**Description of the task:** In the patch below, condense the comment that begins "A generic routine for constructing a tree reduction" into one shorter sentence that keeps its main facts.
___ Passage
[llvm] Handle VECREDUCE intrinsics in NVPTX backend (PR #136253)

Mon Apr 21 21:38:37 PDT 2025

================
@@ -2128,6 +2152,194 @@ NVPTXTargetLowering::LowerCONCAT_VECTORS(SDValue Op, SelectionDAG &DAG) const {
   return DAG.getBuildVector(Node->getValueType(0), dl, Ops);
 }
 
+/// A generic routine for constructing a tree reduction on a vector operand.
+/// This method differs from iterative splitting in DAGTypeLegalizer by
+/// progressively grouping elements bottom-up.
+static SDValue BuildTreeReduction(
+    const SmallVector<SDValue> &Elements, EVT EltTy,
+    ArrayRef<std::pair<unsigned /*NodeType*/, unsigned /*NumInputs*/>> Ops,
+    const SDLoc &DL, const SDNodeFlags Flags, SelectionDAG &DAG) {
+  // now build the computation graph in place at each level
+  SmallVector<SDValue> Level = Elements;
+  unsigned OpIdx = 0;
+  while (Level.size() > 1) {
+    const auto [DefaultScalarOp, DefaultGroupSize] = Ops[OpIdx];
+
+    // partially reduce all elements in level
+    SmallVector<SDValue> ReducedLevel;
+    unsigned I = 0, E = Level.size();
+    for (; I + DefaultGroupSize <= E; I += DefaultGroupSize) {
+      // Reduce elements in groups of [DefaultGroupSize], as much as possible.
______
___ Data listing
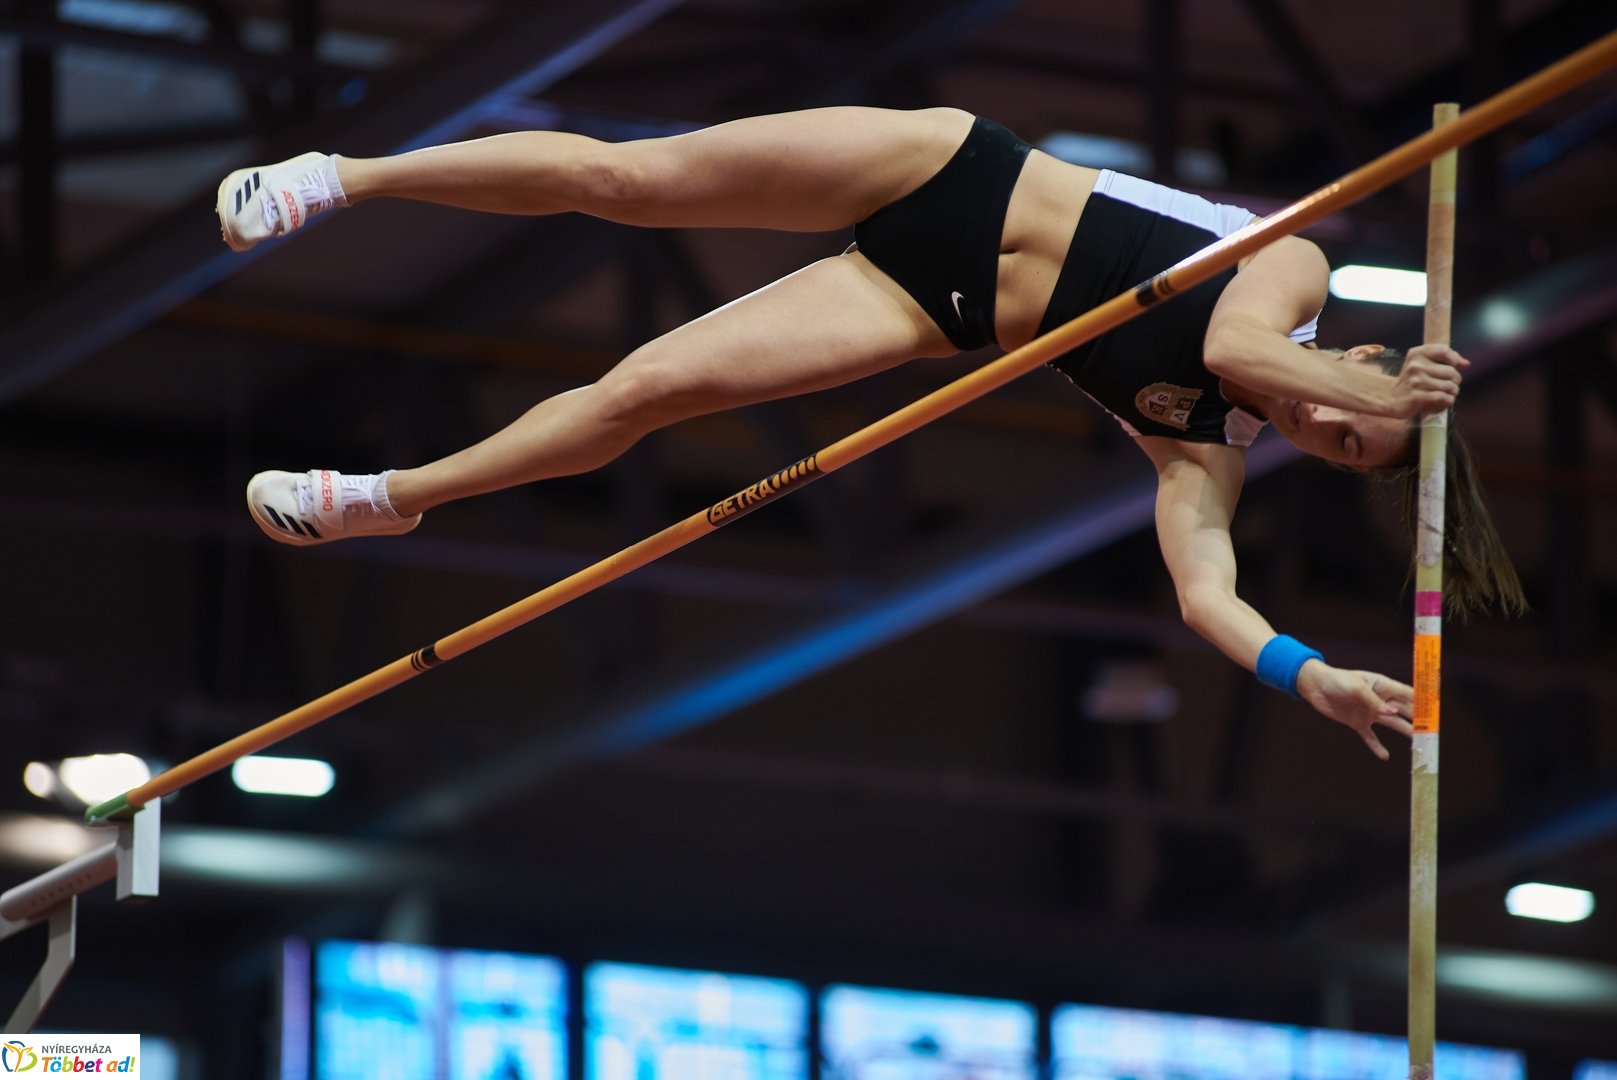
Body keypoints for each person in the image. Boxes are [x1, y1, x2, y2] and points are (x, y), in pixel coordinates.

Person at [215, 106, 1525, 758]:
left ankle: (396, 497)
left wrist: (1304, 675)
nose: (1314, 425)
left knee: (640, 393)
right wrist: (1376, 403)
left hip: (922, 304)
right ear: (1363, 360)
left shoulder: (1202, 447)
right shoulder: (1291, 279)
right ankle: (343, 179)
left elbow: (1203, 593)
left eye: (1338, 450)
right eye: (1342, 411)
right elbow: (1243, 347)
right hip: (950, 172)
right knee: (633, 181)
______
**Your response:** This generic routine builds a tree reduction on a vector operand by progressively grouping elements bottom-up, unlike the iterative splitting in DAGTypeLegalizer.